L’explication vous sera donnée par Louis, Théodore, Henri, baron de Tschoudy (1727-1769) dit « Lussy » sous son nom de plume maçonnique en 1766 dans l’ouvrage : L’Étoile Flamboyante ou la Société des Francs-Maçons, considérés sous tous ses aspects (2 tomes).
Franc-maçon ayant une conception alchimique de l’Ordre, fervent pourfendeur des condamnations pontificales, voici ce qu’il livre comme détails sur cette expression (souvenez-vous que les « f » sont des « s longs », ainsi : « est » s’écrivait « eft ») :
« Il pleut, eft en général un mot adopté par les Francs-Maçons pour avertir de l’approche d’un profane, que dans le fait on ne devroit jamais craindre, fi les loges étoient aufli foigneufement gardées que le temple ou le fanctuaire qu’elles repréfentent, lorfqu’un corps illuflre deftiné à fa confervation veilloit fans relâche à le préferver des entreprifes du dehors, & le faire refpefter au — dedans.
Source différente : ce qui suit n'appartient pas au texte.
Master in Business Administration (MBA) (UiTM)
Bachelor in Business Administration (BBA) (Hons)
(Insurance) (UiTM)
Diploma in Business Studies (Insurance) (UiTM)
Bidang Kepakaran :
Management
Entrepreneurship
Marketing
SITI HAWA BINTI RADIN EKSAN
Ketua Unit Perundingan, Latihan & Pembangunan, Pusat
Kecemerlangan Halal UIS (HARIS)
Il pleut, quelle image. Peut-on ainfi dégrader L’analogie des loges au temple où certainement il n’y eut jamais de gouttieres réelles ni figuravites ? c’eft un abus d’imitation bien mal conçu. Dans quelque loge on pouffe l’extravagance jufqu’à dire : il neige quand le profane qui s’avance eft du genre féminin fimilitude prife vraifemblablement de la blancheur des cornettes ou de la coeffure des femmes. O combien de loges où il fait toujours un temps orageux ! J’en fais une entr'autres où la pluie la neige & tous les ingrédients pareils font toujours caufés par le fait du maître qui y préfide, où des filles débauchées viennent mêler leurs lafcives attitudes aux décentes pohures des laborieux Maçon ; où les lacs obfcenes de la grofilere volupté, ofent s’unir à la vertueufe chaîne qui lie les frères ; où lorfqu’avant le repas, le maître à la clôture, demande fuivant l’ufage quelqu’un a-t-il quelque chofe à propofer pour le bien de l’ordre ? des freres répondent, le fouper & des filles, car cela m’ennuie tandis que d’autres rougiffent du propos & du fcandale, & finiffent en murmurant par payer à titre de Pique-nique maçonnique, l’écho de tous les foupirants qui fe penchent fur le fein de leurs nymphes. »
Bien que véritable hapax (occurrence unique), cette expression des années 1760 montre combien la réalité des loges de l’époque pouvait être soumise à la volonté du « Maître » de la loge. Chaque Maître avait ainsi droit d’organiser ses tenues comme bon lui entendait. Et certains devaient ainsi organiser de drôles d’initiations si l’on croit le baron de Tschoudy… Élément amusant, il raconte également que, dans certaines loges, lorsqu’une « dignité éminente diftinguée par des broderies & des rubans » est présente, il convient de pleurer à la porte et de raconter à la personne qui ouvre : « le chat eft mort » !
« Chat » étant, selon l’auteur, la corruption du mot « Scach » qu’il désigne comme « terme oriental qui finifie feigneur, mais paffant de bouche en bouche, écrit de cent façons, l’expreffion eft traveftie, au fond cela revient au même, & ne vaut pas le choix. Quelle abfurdité ! Quelle folie ! » Retenons surtout qu’il instaura en parallèle un Ordre de l’Étoile Flamboyante, avec des grades chevaleresques prétendument remontant aux croisades. Nous pouvons mettre en doute ses dires, mais lamentons-nous tout de même pour le pauvre chat.